Now it is still called Brother, Brother but there are three male dancers and two female dancers, who are the two brothers’ wives. The third male dancer is a malevolent force. The music is by Vivaldi and Schoeman.

“Listening to the music made me change direction,” says Cekwana. Hence more dancers.

Another piece in the programme has also undergone metamorphosis. It was called originally Breakfast for Three; there were three dancers. Now there are eight dancers and the piece is called Breakfast for Anyone Who Wants to Come. The choreographer, Neville Campbell, has just flown in from Zimbabwe.

“He works very fast,” said Hawkins. “He may add still more dancers to the piece.”

The present cast consists of seven male dancers and one female. Why the preponderance of males?

Hawkins shrugs. He adds: “The guys are now working harder than the girls. They don’t just hang around any more.”

Campbell, who comes originally from Leeds, runs the increasingly renowned Tumbuka Dance Company, whose performances this year at the Standard Bank National Arts Festival in Grahamstown were a triumph. The company in Harare consists of between 10 and 12 young black male dancers and one white female dancer.

Campbell has used some traditional music in his unusual piece, some Coppelia and Romeo and Juliet. Hawkins shakes his head. He guesses this will freak out some people.

Another visiting choreographer, Janet Smith from England, is rehearsing downstairs in the bowels of the Playhouse building.

You wind along numerous passages and climb up and down stairs and go around corners. You could be in a cave looking for the minotaur. Is that Theseus? No, he’s from security.

It is hushed in the rehearsal room but not dead quiet. Some dancers are gathered around Smith. Others are sitting against the walls. They can do astonishing things with their bodies. Casually one slides her legs along the floor and does the splits.

Blues by jazzman Muddy Waters plays softly over the speakers. Smith has a surprising way of counting the beat. For example: “32, 3, 4, 5, 6 … 1.”

“Do that in slow motion,” she tells one group. She reassures them: “It’s going to be like this for a couple of days, until we work through it.”

But the dance has a mesmeric quality already. Smith says something about “bringing order out of chaos” and “very plastic movement; you are cutting space”.

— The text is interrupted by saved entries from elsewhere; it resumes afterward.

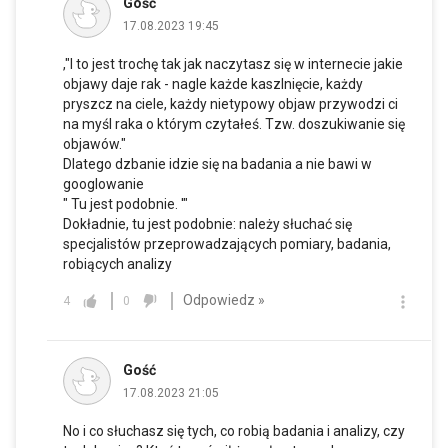
Gość
17.08.2023 19:45
,"I to jest trochę tak jak naczytasz się w internecie jakie
objawy daje rak - nagle każde kaszlnięcie, każdy
pryszcz na ciele, każdy nietypowy objaw przywodzi ci
na myśl raka o którym czytałeś. Tzw. doszukiwanie się
objawów."
Dlatego dzbanie idzie się na badania a nie bawi w
googlowanie
" Tu jest podobnie. '"
Dokładnie, tu jest podobnie: należy słuchać się
specjalistów przeprowadzających pomiary, badania,
robiących analizy
Odpowiedz »
4
0
Gość
17.08.2023 21:05
No i co słuchasz się tych, co robią badania i analizy, czy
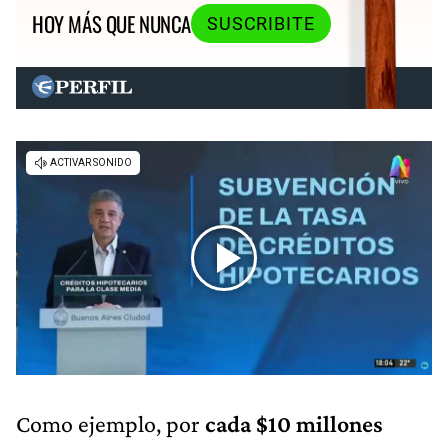
HOY MÁS QUE NUNCA
SUSCRIBITE
Como ejemplo, por
cada $10 millones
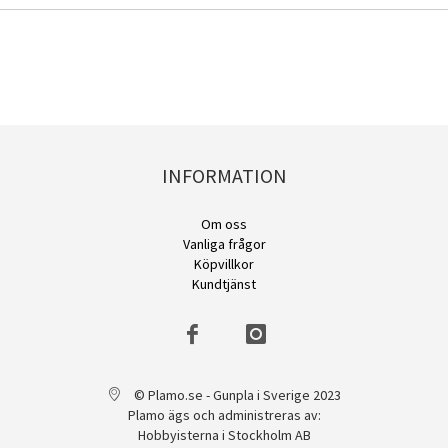
INFORMATION
Om oss
Vanliga frågor
Köpvillkor
Kundtjänst
© Plamo.se - Gunpla i Sverige 2023
Plamo ägs och administreras av:
Hobbyisterna i Stockholm AB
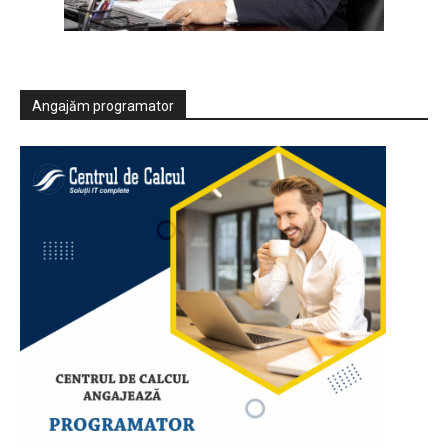
Angajăm programator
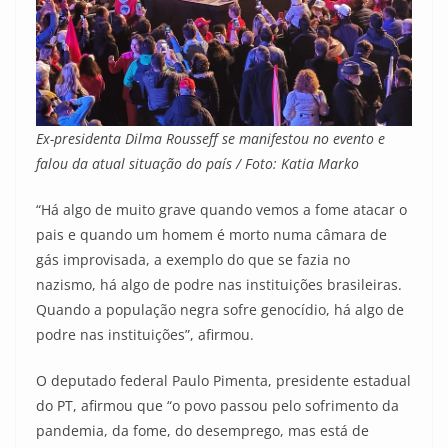
Ex-presidenta Dilma Rousseff se manifestou no evento e
falou da atual situação do país / Foto: Katia Marko
“Há algo de muito grave quando vemos a fome atacar o
pais e quando um homem é morto numa câmara de
gás improvisada, a exemplo do que se fazia no
nazismo, há algo de podre nas instituições brasileiras.
Quando a população negra sofre genocídio, há algo de
podre nas instituições”, afirmou.
O deputado federal Paulo Pimenta, presidente estadual
do PT, afirmou que “o povo passou pelo sofrimento da
pandemia, da fome, do desemprego, mas está de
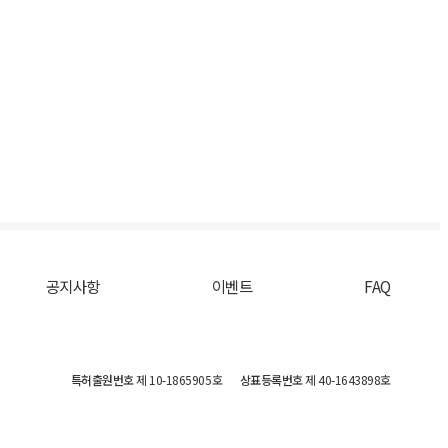
공지사항
이벤트
FAQ
특허출원번호
제 10-1865905호
상표등록번호
제 40-1643898호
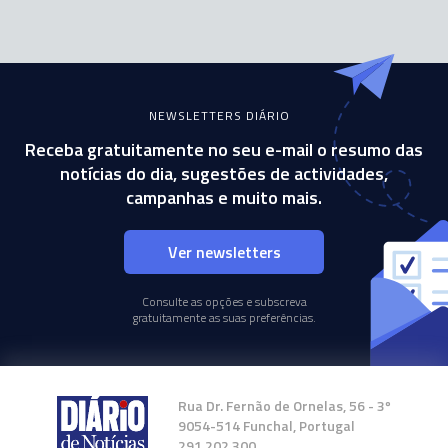
NEWSLETTERS DIÁRIO
Receba gratuitamente no seu e-mail o resumo das
notícias do dia, sugestões de actividades,
campanhas e muito mais.
Ver newsletters
Consulte as opções e subscreva
gratuitamente as suas preferências.
Rua Dr. Fernão de Ornelas, 56 - 3º
9054-514 Funchal, Portugal
291 202 300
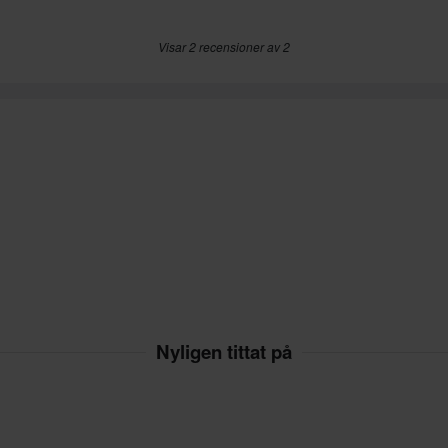
Visar 2 recensioner av 2
Nyligen tittat på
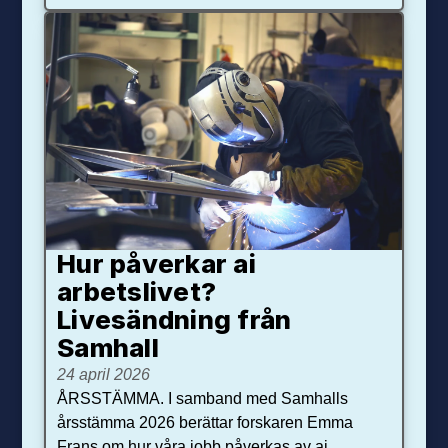
Hur påverkar ai
arbetslivet?
Livesändning från
Samhall
24 april 2026
ÅRSSTÄMMA. I samband med Samhalls
årsstämma 2026 berättar forskaren Emma
Frans om hur våra jobb påverkas av ai.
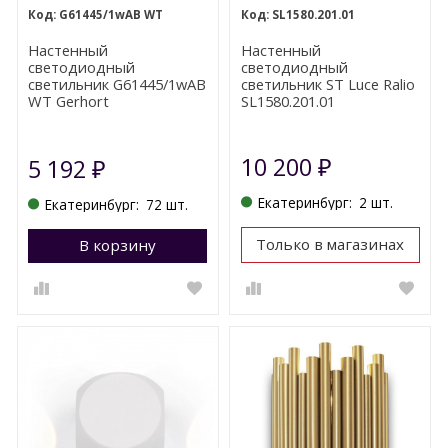
G61445/1wAB WT
SL1580.201.01
Настенный
Настенный
светодиодный
светодиодный
светильник G61445/1wAB
светильник ST Luce Ralio
WT Gerhort
SL1580.201.01
10 200
5 192
₽
₽
Екатеринбург:
2 шт.
Екатеринбург:
72 шт.
Только в магазинах
В корзину
Перейти в корзину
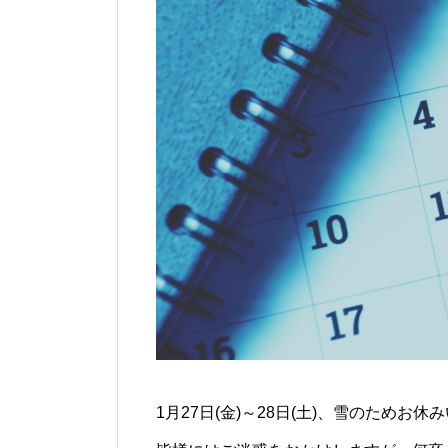
1月27日(金)～28日(土)、雪のためお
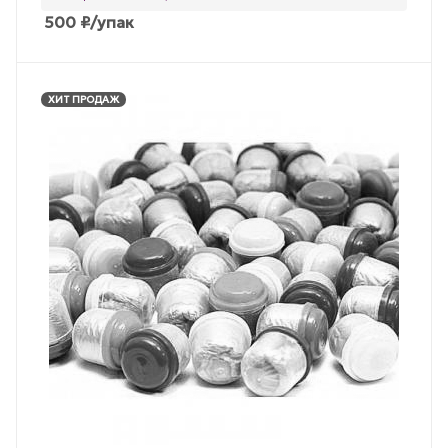
500
₽
/упак
ХИТ ПРОДАЖ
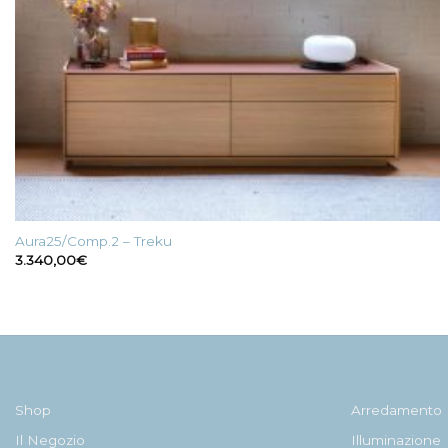
Aura25/Comp.2 – Treku
3.340,00
€
Shop
Arredamento
Il Negozio
Illuminazione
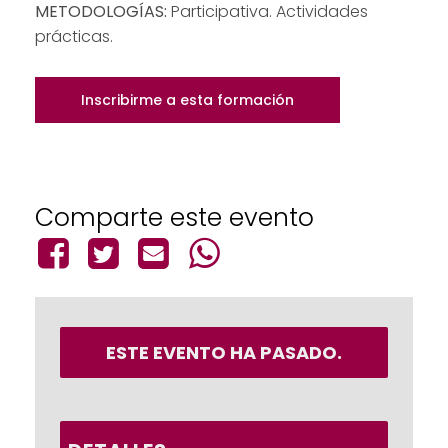
METODOLOGÍAS:
Participativa. Actividades
prácticas.
Inscribirme a esta formación
Comparte este evento
ESTE EVENTO HA PASADO.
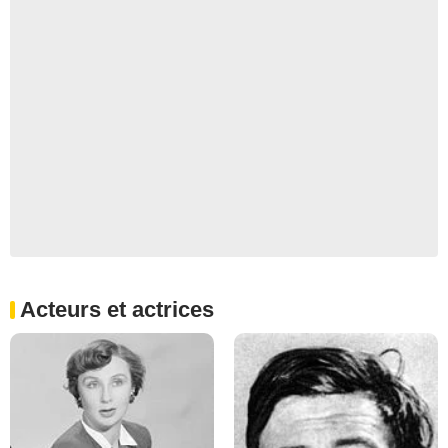
Acteurs et actrices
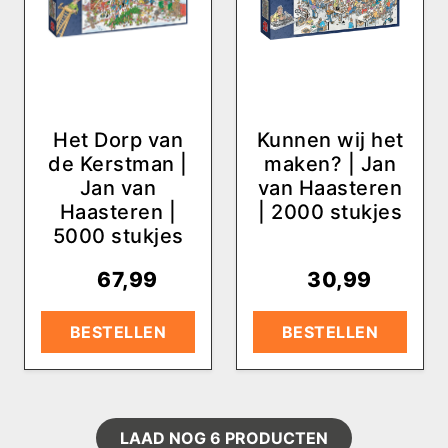
Het Dorp van
Kunnen wij het
de Kerstman |
maken? | Jan
Jan van
van Haasteren
Haasteren |
| 2000 stukjes
5000 stukjes
€
67,99
€
30,99
BESTELLEN
BESTELLEN
LAAD NOG
6
PRODUCTEN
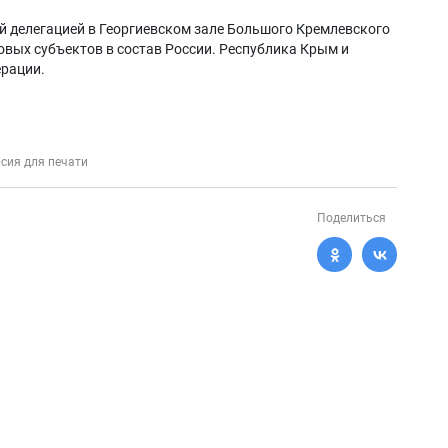
ой делегацией в Георгиевском зале Большого Кремлевского
овых субъектов в состав России. Республика Крым и
ерации.
сия для печати
Поделиться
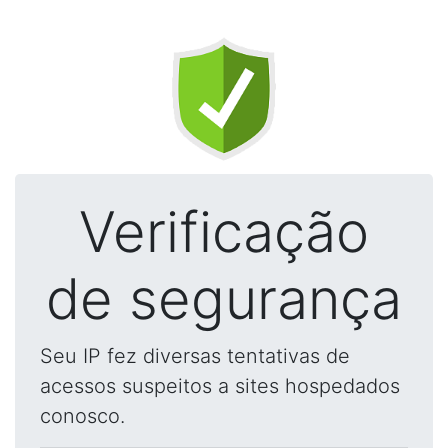
Verificação
de segurança
Seu IP fez diversas tentativas de
acessos suspeitos a sites hospedados
conosco.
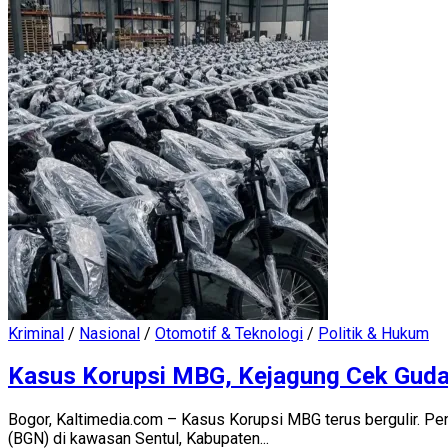
Kriminal
/
Nasional
/
Otomotif & Teknologi
/
Politik & Hukum
Kasus Korupsi MBG, Kejagung Cek Gudan
Bogor, Kaltimedia.com – Kasus Korupsi MBG terus bergulir. Pe
(BGN) di kawasan Sentul, Kabupaten...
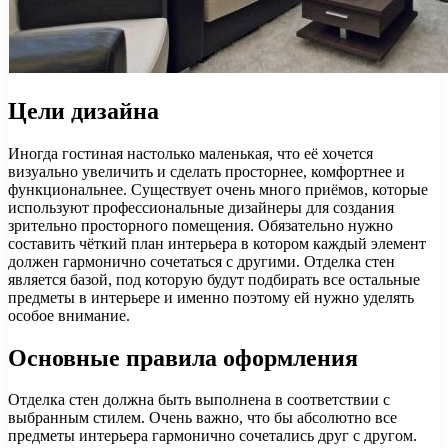
Цели дизайна
Иногда гостиная настолько маленькая, что её хочется
визуально увеличить и сделать просторнее, комфортнее и
функциональнее. Существует очень много приёмов, которые
используют профессиональные дизайнеры для создания
зрительно просторного помещения. Обязательно нужно
составить чёткий план интерьера в котором каждый элемент
должен гармонично сочетаться с другими. Отделка стен
является базой, под которую будут подбирать все остальные
предметы в интерьере и именно поэтому ей нужно уделять
особое внимание.
Основные правила оформления
Отделка стен должна быть выполнена в соответствии с
выбранным стилем. Очень важно, что бы абсолютно все
предметы интерьера гармонично сочетались друг с другом.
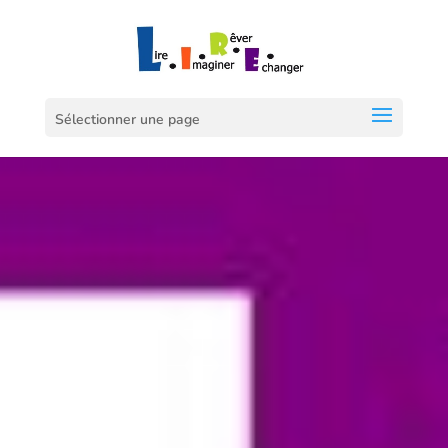
Sélectionner une page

On the night, the dancers will wear jazzy boots and the girls will wear miniskirts. Jazz. “Quite funky,” says Hawkins. “It’s theatre. The boundaries are breaking down. Drama and so on. It’s all theatre. Open up. Enjoy.”

The Natal Dance Company is wide open to all influences. Some of the company are keen to take singing lessons. What next?

Smith is in Durban thanks to the British Council. She carries on counting: “32, 3, 4, 5, 6 … 1.” The dancers seem to be getting the hang of it.

Perhaps the most controversial piece in the programme is Robyn Orlin’s production called the explosion of stars is not only reserved for ticket holders. Orlin doesn’t waste time with capital letters.

She is returning to Durban from Chicago, where she is on a Fulbright scholarship, at the end of the year to direct something she calls if the whole population of China jumps at the same time the earth would shake. Towards the end of her current piece the girls go bare-breasted and a male dancer strips completely.

Hawkins is annoyed that this has been “so misunderstood”. It is symbolic. He says the dancers are peeling off old habits, the old South Africa, and then they dress up in the new.

What about tearing up books on-stage and eating some of the pages and spitting them out?

Same thing, says Cekwana. They’re getting rid of old indoctrination and spitting it out. “Like getting rid of Bantu Education. You know how it was forced into people,” he says.

Hawkins is wearing a T-shirt with a scowling dwarf’s face labelled GR’MPY. He says he puts it on to warn dancers in the company when he is feeling short- tempered.

At the local cafe the man behind the counter gets the message as well. “Got your Grumpy T-Shirt on today,” he says.

It’s a false alarm. “Actually I’m feeling fine,” says Hawkins.

This season is probably the Natal company’s most ambitious. For a start, it is playing in the biggest theatre in Natal, the Opera in the Natal Playhouse. More than 1000 seats a night. Everything is new. Not one tutu.

* The season called Explosion of Dance starts on September 13.